I ate at Spahr’s like a person that hadn’t seen food in a million years. I think my social graces have taken a hit. I ordered and consumed a beer…I slept the rest of the way to the hospital…
The appointment went well and I no longer have to wear the bandage that kept the pump pulled to my abdominal wall. It seems to have attached itself.
On the way home, I reminisced about places I’ve been and made the realization I will likely never be there again. I spent a good portion of my life traveling. I’ve been to almost all the states in the Union, most of Canada, a portion of Mexico and several European Countries.
By contrast, a 5 minute excursion is an accomplishment these days.
I beg you, if you want to travel, to do it now. You don’t know what tomorrow brings.
I do have hopes that I will be able to drive in the future. “When?” and “How far?” are big questions that remain unanswered as of yet.
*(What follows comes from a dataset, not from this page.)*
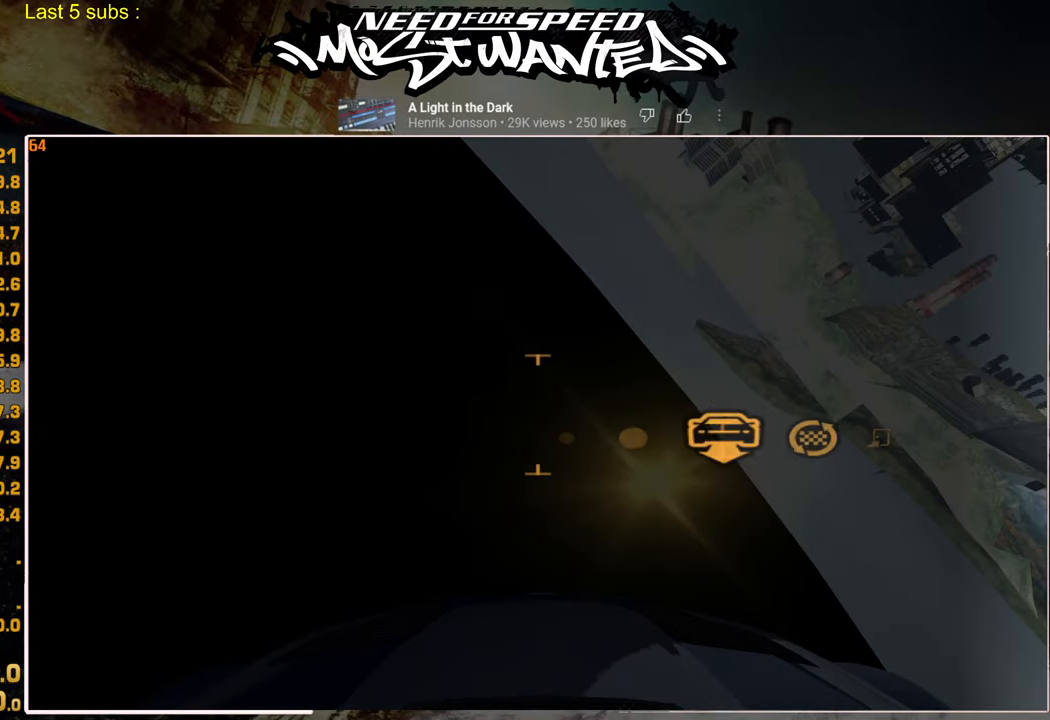
{"buttons": ["CROSS", "DPAD_RIGHT"], "left_stick": "center", "right_stick": "center", "events": [[300, "DPAD_RIGHT", "down"], [400, "DPAD_RIGHT", "up"], [467, "DPAD_RIGHT", "down"], [500, "CROSS", "down"]]}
Yesterday’s trip from Houma to New Orleans and return left me exhausted. Sitting in Spahrs, I started cramping and couldn’t remain still anymore, even with a beer in my system. When I got in the car, I prayed that the sleep time from Des Allemends to New Orleans would “reset” my system so I wouldn’t be completely debilitated at the Jeff Campus. It worked.
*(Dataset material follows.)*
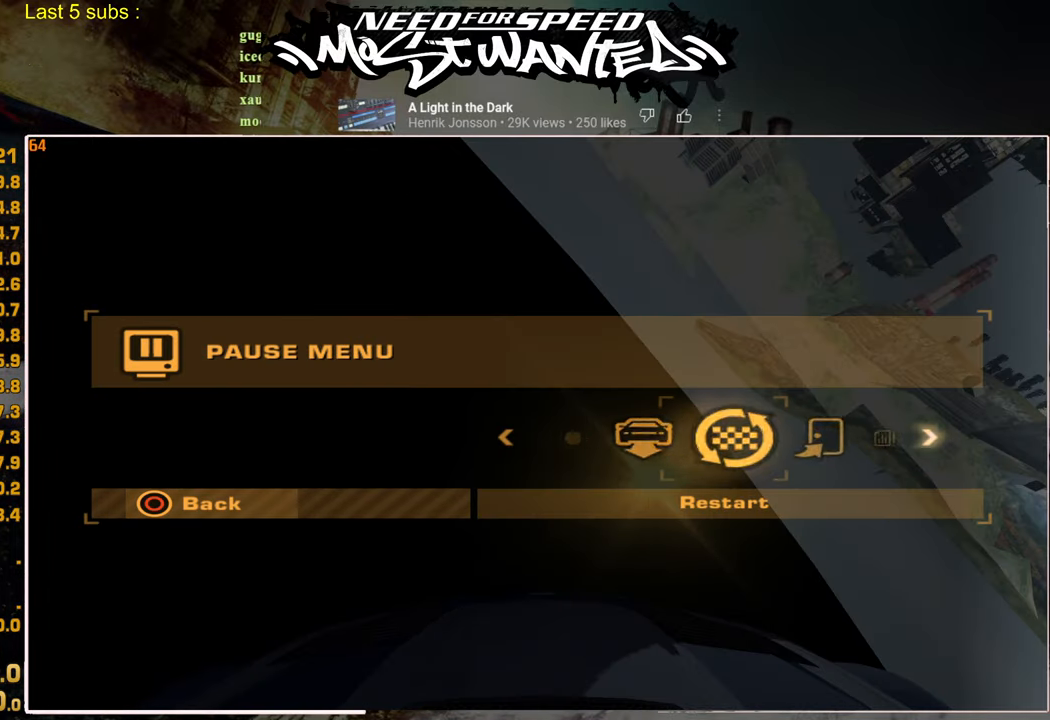
{"buttons": ["DPAD_LEFT"], "left_stick": "center", "right_stick": "center", "events": [[34, "DPAD_RIGHT", "up"], [117, "CROSS", "up"], [450, "DPAD_LEFT", "down"]]}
While in the waiting room, I had a run in with one of God’s Angels. A lady who insisted we call her Crazy Mary Anne. She had a wonderful spirit, talking how her husband took care of her. Her latest issue was the development of Glaucoma. I gave her a big hug as we were called to our appointment. I hope her journey contains beauty befitting her soul.
After we left the doc, not to return to her for another 5 years for pump replacement, I insisted we take the elevator to the 2nd floor. I didn’t think of the huge down-slope. I only thought that we parked on the 2nd floor of the garage and it was more efficient that way.
Note: When you have trouble walking…. DO NOT WALK ON A FLOOR THAT IS TILTED!!!!!
About halfway down, writhing in pain and insecurity, I took my wife’s hand and meditated the rest of the way down. There was a bench at the bottom. I laid down, cursing myself for being so stupid. Kathy retrieved the car. I recovered enough and made it to the car.
Along the way home, Kathy helped me understand that my lack of mobility and ability to maintain control over my arms and legs would preclude me from driving any real distance.
I hope and pray that the Intrathacel Baclofen works its magic. There are dreams left in my mind that my body must survive long enough for me to make the reality.